Workers get in wages and benefits only a fraction of the value they create during the workday. In effect, they work for themselves for part of the day in return for wages (paid labor) and for the capitalist the rest of the day free of charge (unpaid labor).

Real profit comes from the sweat and blood of the working class. Without that, the capitalist system cannot maintain itself.

The fact that the capitalist stock market is rising is not evidence that the capitalist economy itself is rising. On the contrary, the stock market may be rising because there has been a severe restructuring of the capitalist economy, throwing out millions of workers. The market is anticipating fabulous profits from the restructuring of the capitalist economy.

Today, the tools of science are being used to fight the coronavirus pandemic. China, Cuba and Vietnam have all used science to stop the spread of the virus and restore economic activity. Science and a socialist base made that possible. 

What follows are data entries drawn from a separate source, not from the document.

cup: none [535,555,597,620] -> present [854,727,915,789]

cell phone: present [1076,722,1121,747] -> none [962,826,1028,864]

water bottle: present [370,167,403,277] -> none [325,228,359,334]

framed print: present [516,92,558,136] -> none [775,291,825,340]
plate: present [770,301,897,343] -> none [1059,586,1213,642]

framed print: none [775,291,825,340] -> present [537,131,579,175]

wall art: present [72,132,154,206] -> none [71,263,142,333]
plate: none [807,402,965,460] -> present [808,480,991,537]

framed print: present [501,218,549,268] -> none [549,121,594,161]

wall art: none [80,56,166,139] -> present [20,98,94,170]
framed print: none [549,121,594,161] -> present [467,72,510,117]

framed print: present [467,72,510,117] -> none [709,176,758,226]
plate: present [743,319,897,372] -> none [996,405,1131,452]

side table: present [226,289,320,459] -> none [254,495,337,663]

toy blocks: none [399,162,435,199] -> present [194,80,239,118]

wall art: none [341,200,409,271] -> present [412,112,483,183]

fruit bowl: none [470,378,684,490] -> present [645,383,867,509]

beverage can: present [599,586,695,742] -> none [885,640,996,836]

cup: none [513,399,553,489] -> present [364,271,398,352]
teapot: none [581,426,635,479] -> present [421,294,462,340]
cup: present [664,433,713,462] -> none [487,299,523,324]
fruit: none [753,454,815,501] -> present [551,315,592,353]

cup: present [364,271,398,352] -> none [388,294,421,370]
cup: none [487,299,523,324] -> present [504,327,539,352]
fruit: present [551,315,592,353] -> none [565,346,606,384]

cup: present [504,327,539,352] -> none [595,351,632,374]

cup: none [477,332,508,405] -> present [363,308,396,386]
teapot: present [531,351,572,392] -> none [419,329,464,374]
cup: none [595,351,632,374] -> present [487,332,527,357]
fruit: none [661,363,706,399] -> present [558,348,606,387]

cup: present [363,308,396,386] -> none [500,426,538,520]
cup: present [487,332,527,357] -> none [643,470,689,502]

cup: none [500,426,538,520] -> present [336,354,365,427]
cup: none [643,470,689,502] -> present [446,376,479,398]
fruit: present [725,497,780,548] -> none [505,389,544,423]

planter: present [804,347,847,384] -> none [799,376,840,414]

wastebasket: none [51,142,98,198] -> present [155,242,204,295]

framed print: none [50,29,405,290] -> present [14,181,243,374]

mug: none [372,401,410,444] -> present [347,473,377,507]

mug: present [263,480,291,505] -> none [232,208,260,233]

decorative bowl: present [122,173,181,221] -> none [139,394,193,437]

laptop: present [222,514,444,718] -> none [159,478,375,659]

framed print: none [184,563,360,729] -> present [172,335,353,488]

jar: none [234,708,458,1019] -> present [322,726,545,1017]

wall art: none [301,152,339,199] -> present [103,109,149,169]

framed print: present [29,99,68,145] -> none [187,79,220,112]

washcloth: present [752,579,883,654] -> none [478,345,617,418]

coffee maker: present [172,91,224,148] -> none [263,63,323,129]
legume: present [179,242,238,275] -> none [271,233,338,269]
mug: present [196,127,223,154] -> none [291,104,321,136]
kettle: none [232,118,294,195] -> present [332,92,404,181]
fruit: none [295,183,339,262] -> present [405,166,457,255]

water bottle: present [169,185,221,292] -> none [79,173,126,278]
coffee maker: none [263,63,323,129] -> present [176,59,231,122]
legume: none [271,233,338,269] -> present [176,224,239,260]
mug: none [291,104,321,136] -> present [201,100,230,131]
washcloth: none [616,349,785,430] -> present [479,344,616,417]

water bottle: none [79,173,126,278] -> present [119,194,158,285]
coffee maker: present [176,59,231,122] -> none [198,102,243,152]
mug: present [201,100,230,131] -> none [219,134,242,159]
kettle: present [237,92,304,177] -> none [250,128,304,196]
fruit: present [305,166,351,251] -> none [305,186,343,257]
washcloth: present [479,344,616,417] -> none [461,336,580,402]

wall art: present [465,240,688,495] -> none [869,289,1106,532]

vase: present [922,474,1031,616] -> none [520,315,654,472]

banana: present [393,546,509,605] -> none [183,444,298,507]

China’s economy is growing again — 3.2 percent in the April-to-June period. It also means that China averted recession, CNN Business reports. 

China has no mass layoffs, no mass unemployment, no evictions, no food insecurity.

There is scarcely any question that doesn’t lend itself to a scientific solution. So why isn’t there even one bourgeois economist who will say, “Let us solve the capitalist economic crisis scientifically and eliminate the crisis”? 

It’s because the capitalist crisis can only be eliminated by abolishing the profit system itself and laying the foundation for a socialist society. To ask the capitalists to solve the capitalist crisis is asking them to sign their own death warrant.

Only the working class can solve the capitalist economic crisis, and then only by taking the wealth of society, the basic means of production, into their own hands and establishing a true workers’ socialist society.